Exercise: What is needed is an exact copy of the data below, pictures excluded.

Raw data:
* * * *

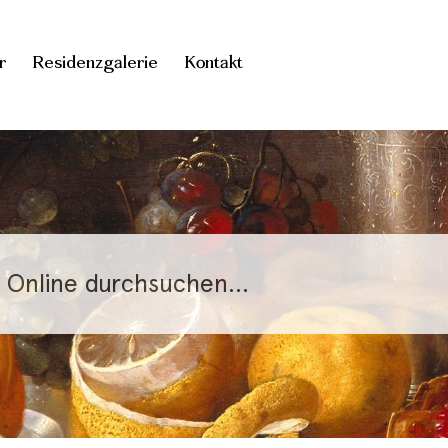
r
Residenzgalerie
Kontakt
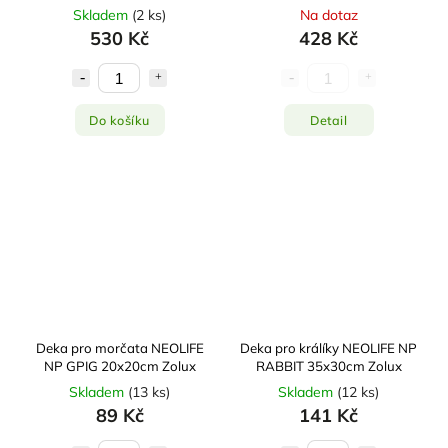
Skladem
(
2 ks
)
Na dotaz
530 Kč
428 Kč
Do košíku
Detail
Deka pro morčata NEOLIFE
Deka pro králíky NEOLIFE NP
NP GPIG 20x20cm Zolux
RABBIT 35x30cm Zolux
Skladem
(
13 ks
)
Skladem
(
12 ks
)
89 Kč
141 Kč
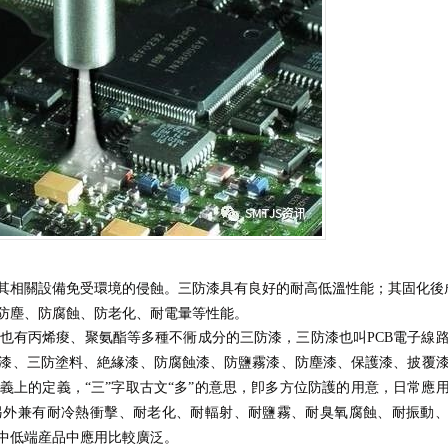
相關設備免受環境的侵蝕。三防漆具有良好的耐高低溫性能；其固化後
防塵、防腐蝕、防老化、耐電暈等性能。
有丙烯痠、聚氨酯等多種不衕成分的三防漆，三防漆也叫PCB電子線
漆、三防塗料、絶緣漆、防腐蝕漆、防鹽霧漆、防塵漆、保護漆、披覆
義上的定義，“三”字取古文“多”的意思，卽多方位防護的用意，日常應
另外兼有耐冷熱衝擊、耐老化、耐輻射、耐鹽霧、耐臭氧腐蝕、耐振動
中低端産品中應用比較廣泛。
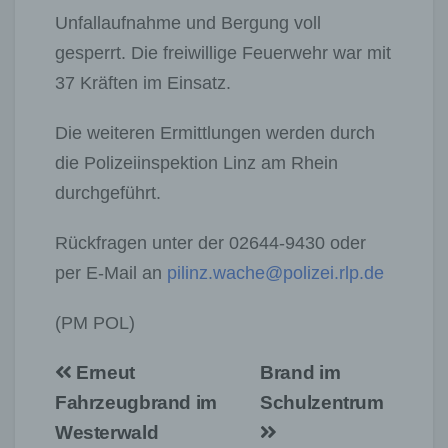
Unfallaufnahme und Bergung voll
gesperrt. Die freiwillige Feuerwehr war mit
37 Kräften im Einsatz.
Die weiteren Ermittlungen werden durch
die Polizeiinspektion Linz am Rhein
durchgeführt.
Rückfragen unter der 02644-9430 oder
per E-Mail an
pilinz.wache@polizei.rlp.de
(PM POL)
Beitragsnavigation
Erneut
Brand im
Fahrzeugbrand im
Schulzentrum
Westerwald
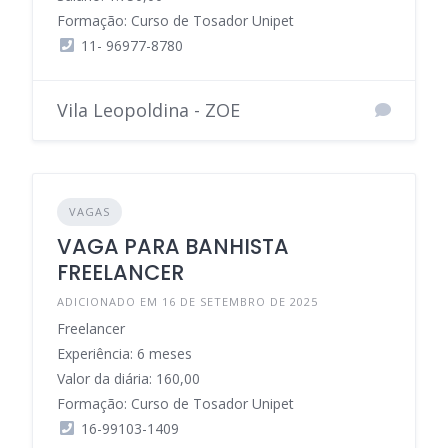
Formação: Curso de Tosador Unipet
11- 96977-8780
Vila Leopoldina - ZOE
VAGAS
VAGA PARA BANHISTA
FREELANCER
ADICIONADO EM 16 DE SETEMBRO DE 2025
Freelancer
Experiência: 6 meses
Valor da diária: 160,00
Formação: Curso de Tosador Unipet
16-99103-1409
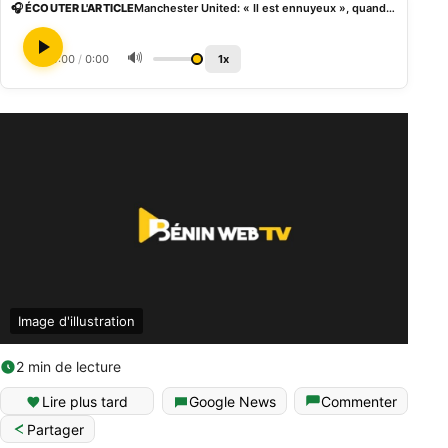
🎧 ÉCOUTER L'ARTICLE
Manchester United: « Il est ennuyeux », quand Wayne Rooney se paye Cristiano Ronaldo
🔊
0:00
/
0:00
1x
Image d'illustration
2 min de lecture
Lire plus tard
Google News
Commenter
Partager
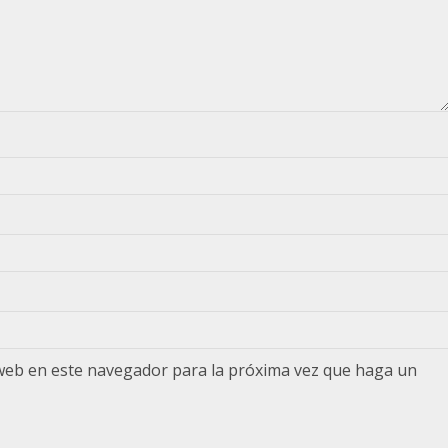
 web en este navegador para la próxima vez que haga un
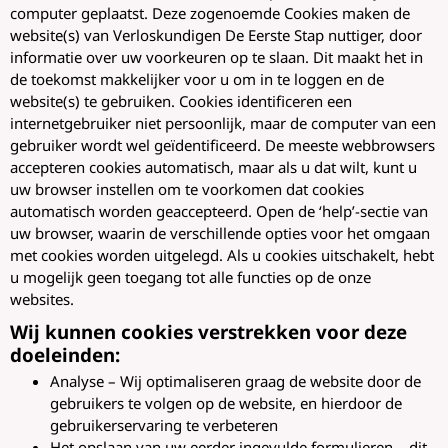
computer geplaatst. Deze zogenoemde Cookies maken de
website(s) van Verloskundigen De Eerste Stap nuttiger, door
informatie over uw voorkeuren op te slaan. Dit maakt het in
de toekomst makkelijker voor u om in te loggen en de
website(s) te gebruiken. Cookies identificeren een
internetgebruiker niet persoonlijk, maar de computer van een
gebruiker wordt wel geïdentificeerd. De meeste webbrowsers
accepteren cookies automatisch, maar als u dat wilt, kunt u
uw browser instellen om te voorkomen dat cookies
automatisch worden geaccepteerd. Open de ‘help’-sectie van
uw browser, waarin de verschillende opties voor het omgaan
met cookies worden uitgelegd. Als u cookies uitschakelt, hebt
u mogelijk geen toegang tot alle functies op de onze
websites.
Wij kunnen cookies verstrekken voor deze
doeleinden:
Analyse – Wij optimaliseren graag de website door de
gebruikers te volgen op de website, en hierdoor de
gebruikerservaring te verbeteren
Het opslaan van uw eerder ingevulde formulieren – dit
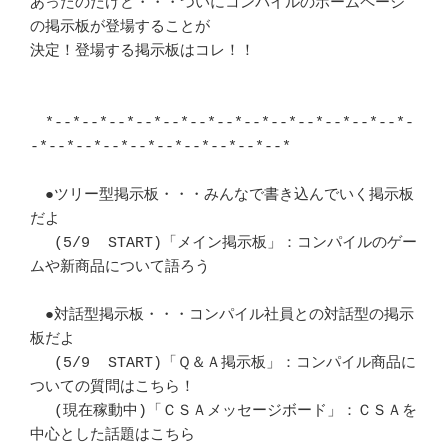
あったのだけど・・・ついにコンパイルのホームページ
の掲示板が登場することが 

決定！登場する掲示板はコレ！！						
　*--*--*--*--*--*--*--*--*--*--*--*--*--*-
-*--*--*--*--*--*--*--*--*--*　 

　●ツリー型掲示板・・・みんなで書き込んでいく掲示板
だよ		　 

　 (5/9  START)「メイン掲示板」：コンパイルのゲー
ムや新商品について語ろう　

　●対話型掲示板・・・コンパイル社員との対話型の掲示
板だよ		　 

　 (5/9  START)「Ｑ＆Ａ掲示板」：コンパイル商品に
ついての質問はこちら！	　 

　 (現在稼動中)「ＣＳＡメッセージボード」：ＣＳＡを
中心とした話題はこちら　
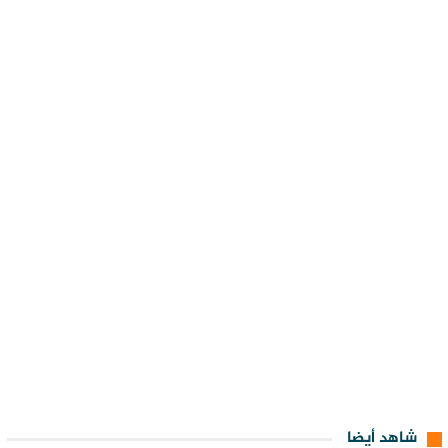
شاهد أيضا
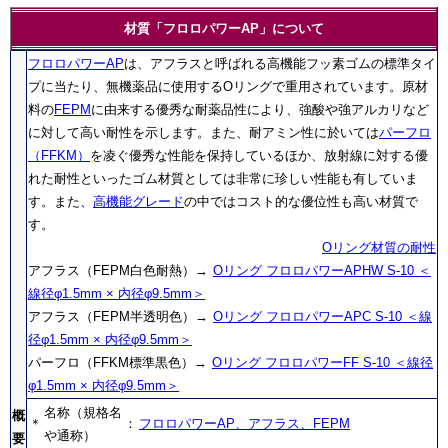
材質「フロロパワーAP」について
フロロパワーAP
は、アフラスと呼ばれる高機能フッ素ゴムの標準タイ
プに当たり、無機薬品に使用するOリングで重用されています。原材
料の
FEPM
に由来する優秀な耐薬品性により、強酸や強アルカリなど
に対して高い耐性を示します。また、耐アミン性に於いては
パーフロ
（FFKM）
を凌ぐ優秀な性能を保持しているほか、放射線に対する優
れた耐性といったゴム材質としては非常に珍しい性能も有していま
す。また、
高機能グレード
の中ではコスト的な優位性も高い材質で
す。
Oリング材質の耐性
アフラス（FEPM白色耐熱）→
Oリング フロロパワーAPHW S-10 ＜
線径φ1.5mm × 内径φ9.5mm＞
アフラス（FEPM半透明色）→
Oリング フロロパワーAPC S-10 ＜線
径φ1.5mm × 内径φ9.5mm＞
パーフロ（FFKM標準黒色）→
Oリング フロロパワーFF S-10 ＜線径
φ1.5mm × 内径φ9.5mm＞
名称（規格名
概
＊
：
フロロパワーAP、アフラス、FEPM
や通称）
要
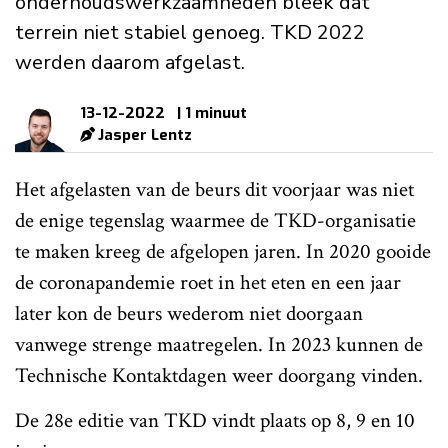
onderhoudswerkzaamheden bleek dat
terrein niet stabiel genoeg. TKD 2022
werden daarom afgelast.
13-12-2022
| 1 minuut
Jasper Lentz
Het afgelasten van de beurs dit voorjaar was niet
de enige tegenslag waarmee de TKD-organisatie
te maken kreeg de afgelopen jaren. In 2020 gooide
de coronapandemie roet in het eten en een jaar
later kon de beurs wederom niet doorgaan
vanwege strenge maatregelen. In 2023 kunnen de
Technische Kontaktdagen weer doorgang vinden.
De 28e editie van TKD vindt plaats op 8, 9 en 10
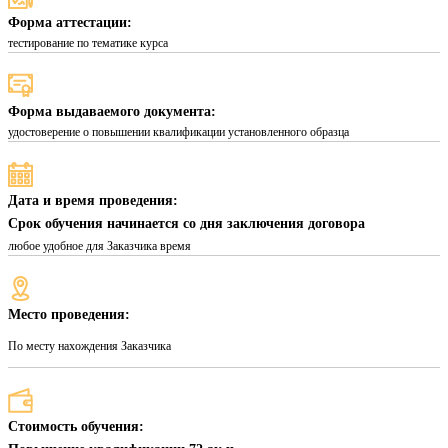
Форма аттестации:
тестирование по тематике курса
Форма выдаваемого документа:
удостоверение о повышении квалификации установленного образца
Дата и время проведения:
Срок обучения начинается со дня заключения договора
любое удобное для Заказчика время
Место проведения:
По месту нахождения Заказчика
Стоимость обучения:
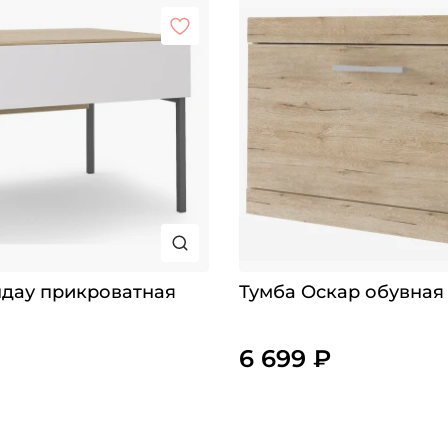
ндау прикроватная
Тумба Оскар обувная
6 699 ₽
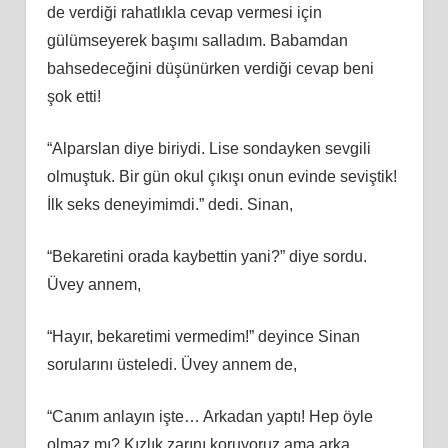
de verdiği rahatlıkla cevap vermesi için
gülümseyerek başımı salladım. Babamdan
bahsedeceğini düşünürken verdiği cevap beni
şok etti!
“Alparslan diye biriydi. Lise sondayken sevgili
olmuştuk. Bir gün okul çıkışı onun evinde seviştik!
İlk seks deneyimimdi.” dedi. Sinan,
“Bekaretini orada kaybettin yani?” diye sordu.
Üvey annem,
“Hayır, bekaretimi vermedim!” deyince Sinan
sorularını üsteledi. Üvey annem de,
“Canım anlayın işte… Arkadan yaptı! Hep öyle
olmaz mı? Kızlık zarını koruyoruz ama arka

* * * *

Task response:
r
Residenzgalerie
Kontakt
Skladem
(
2 ks
)
Na dotaz
530 Kč
428 Kč
Do košíku
Detail
Deka pro morčata NEOLIFE
Deka pro králíky NEOLIFE NP
NP GPIG 20x20cm Zolux
RABBIT 35x30cm Zolux
Skladem
(
13 ks
)
Skladem
(
12 ks
)
89 Kč
141 Kč
相關設備免受環境的侵蝕。三防漆具有良好的耐高低溫性能；其固化後
防塵、防腐蝕、防老化、耐電暈等性能。
有丙烯痠、聚氨酯等多種不衕成分的三防漆，三防漆也叫PCB電子線
漆、三防塗料、絶緣漆、防腐蝕漆、防鹽霧漆、防塵漆、保護漆、披覆
義上的定義，“三”字取古文“多”的意思，卽多方位防護的用意，日常應
另外兼有耐冷熱衝擊、耐老化、耐輻射、耐鹽霧、耐臭氧腐蝕、耐振動
中低端産品中應用比較廣泛。
Unfallaufnahme und Bergung voll
gesperrt. Die freiwillige Feuerwehr war mit
37 Kräften im Einsatz.
Die weiteren Ermittlungen werden durch
die Polizeiinspektion Linz am Rhein
durchgeführt.
Rückfragen unter der 02644-9430 oder
per E-Mail an
pilinz.wache@polizei.rlp.de
(PM POL)
Beitragsnavigation
Erneut
Brand im
Fahrzeugbrand im
Schulzentrum
Westerwald
Formação: Curso de Tosador Unipet
11- 96977-8780
Vila Leopoldina - ZOE
VAGAS
VAGA PARA BANHISTA
FREELANCER
ADICIONADO EM 16 DE SETEMBRO DE 2025
Freelancer
Experiência: 6 meses
Valor da diária: 160,00
Formação: Curso de Tosador Unipet
16-99103-1409
🎧 ÉCOUTER L'ARTICLE
Manchester United: « Il est ennuyeux », quand Wayne Rooney se paye Cristiano Ronaldo
🔊
0:00
/
0:00
1x
Image d'illustration
2 min de lecture
Lire plus tard
Google News
Commenter
Partager
 web en este navegador para la próxima vez que haga un
computer geplaatst. Deze zogenoemde Cookies maken de
website(s) van Verloskundigen De Eerste Stap nuttiger, door
informatie over uw voorkeuren op te slaan. Dit maakt het in
de toekomst makkelijker voor u om in te loggen en de
website(s) te gebruiken. Cookies identificeren een
internetgebruiker niet persoonlijk, maar de computer van een
gebruiker wordt wel geïdentificeerd. De meeste webbrowsers
accepteren cookies automatisch, maar als u dat wilt, kunt u
uw browser instellen om te voorkomen dat cookies
automatisch worden geaccepteerd. Open de ‘help’-sectie van
uw browser, waarin de verschillende opties voor het omgaan
met cookies worden uitgelegd. Als u cookies uitschakelt, hebt
u mogelijk geen toegang tot alle functies op de onze
websites.
Wij kunnen cookies verstrekken voor deze
doeleinden:
Analyse – Wij optimaliseren graag de website door de
gebruikers te volgen op de website, en hierdoor de
gebruikerservaring te verbeteren
Het opslaan van uw eerder ingevulde formulieren – dit
あったのだけど・・・ついにコンパイルのホームページ
の掲示板が登場することが 

決定！登場する掲示板はコレ！！						
　*--*--*--*--*--*--*--*--*--*--*--*--*--*-
-*--*--*--*--*--*--*--*--*--*　 

　●ツリー型掲示板・・・みんなで書き込んでいく掲示板
だよ		　 

　 (5/9  START)「メイン掲示板」：コンパイルのゲー
ムや新商品について語ろう　

　●対話型掲示板・・・コンパイル社員との対話型の掲示
板だよ		　 

　 (5/9  START)「Ｑ＆Ａ掲示板」：コンパイル商品に
ついての質問はこちら！	　 

　 (現在稼動中)「ＣＳＡメッセージボード」：ＣＳＡを
中心とした話題はこちら　
شاهد أيضا
材質「フロロパワーAP」について
フロロパワーAP
は、アフラスと呼ばれる高機能フッ素ゴムの標準タイ
プに当たり、無機薬品に使用するOリングで重用されています。原材
料の
FEPM
に由来する優秀な耐薬品性により、強酸や強アルカリなど
に対して高い耐性を示します。また、耐アミン性に於いては
パーフロ
（FFKM）
を凌ぐ優秀な性能を保持しているほか、放射線に対する優
れた耐性といったゴム材質としては非常に珍しい性能も有していま
す。また、
高機能グレード
の中ではコスト的な優位性も高い材質で
す。
Oリング材質の耐性
アフラス（FEPM白色耐熱）→
Oリング フロロパワーAPHW S-10 ＜
線径φ1.5mm × 内径φ9.5mm＞
アフラス（FEPM半透明色）→
Oリング フロロパワーAPC S-10 ＜線
径φ1.5mm × 内径φ9.5mm＞
パーフロ（FFKM標準黒色）→
Oリング フロロパワーFF S-10 ＜線径
φ1.5mm × 内径φ9.5mm＞
名称（規格名
概
＊
：
フロロパワーAP、アフラス、FEPM
や通称）
要
onderhoudswerkzaamheden bleek dat
terrein niet stabiel genoeg. TKD 2022
werden daarom afgelast.
13-12-2022
| 1 minuut
Jasper Lentz
Het afgelasten van de beurs dit voorjaar was niet
de enige tegenslag waarmee de TKD-organisatie
te maken kreeg de afgelopen jaren. In 2020 gooide
de coronapandemie roet in het eten en een jaar
later kon de beurs wederom niet doorgaan
vanwege strenge maatregelen. In 2023 kunnen de
Technische Kontaktdagen weer doorgang vinden.
De 28e editie van TKD vindt plaats op 8, 9 en 10
Форма аттестации:
тестирование по тематике курса
Форма выдаваемого документа:
удостоверение о повышении квалификации установленного образца
Дата и время проведения:
Срок обучения начинается со дня заключения договора
любое удобное для Заказчика время
Место проведения:
По месту нахождения Заказчика
Стоимость обучения:
ндау прикроватная
Тумба Оскар обувная
6 699 ₽
de verdiği rahatlıkla cevap vermesi için
gülümseyerek başımı salladım. Babamdan
bahsedeceğini düşünürken verdiği cevap beni
şok etti!
“Alparslan diye biriydi. Lise sondayken sevgili
olmuştuk. Bir gün okul çıkışı onun evinde seviştik!
İlk seks deneyimimdi.” dedi. Sinan,
“Bekaretini orada kaybettin yani?” diye sordu.
Üvey annem,
“Hayır, bekaretimi vermedim!” deyince Sinan
sorularını üsteledi. Üvey annem de,
“Canım anlayın işte… Arkadan yaptı! Hep öyle
olmaz mı? Kızlık zarını koruyoruz ama arka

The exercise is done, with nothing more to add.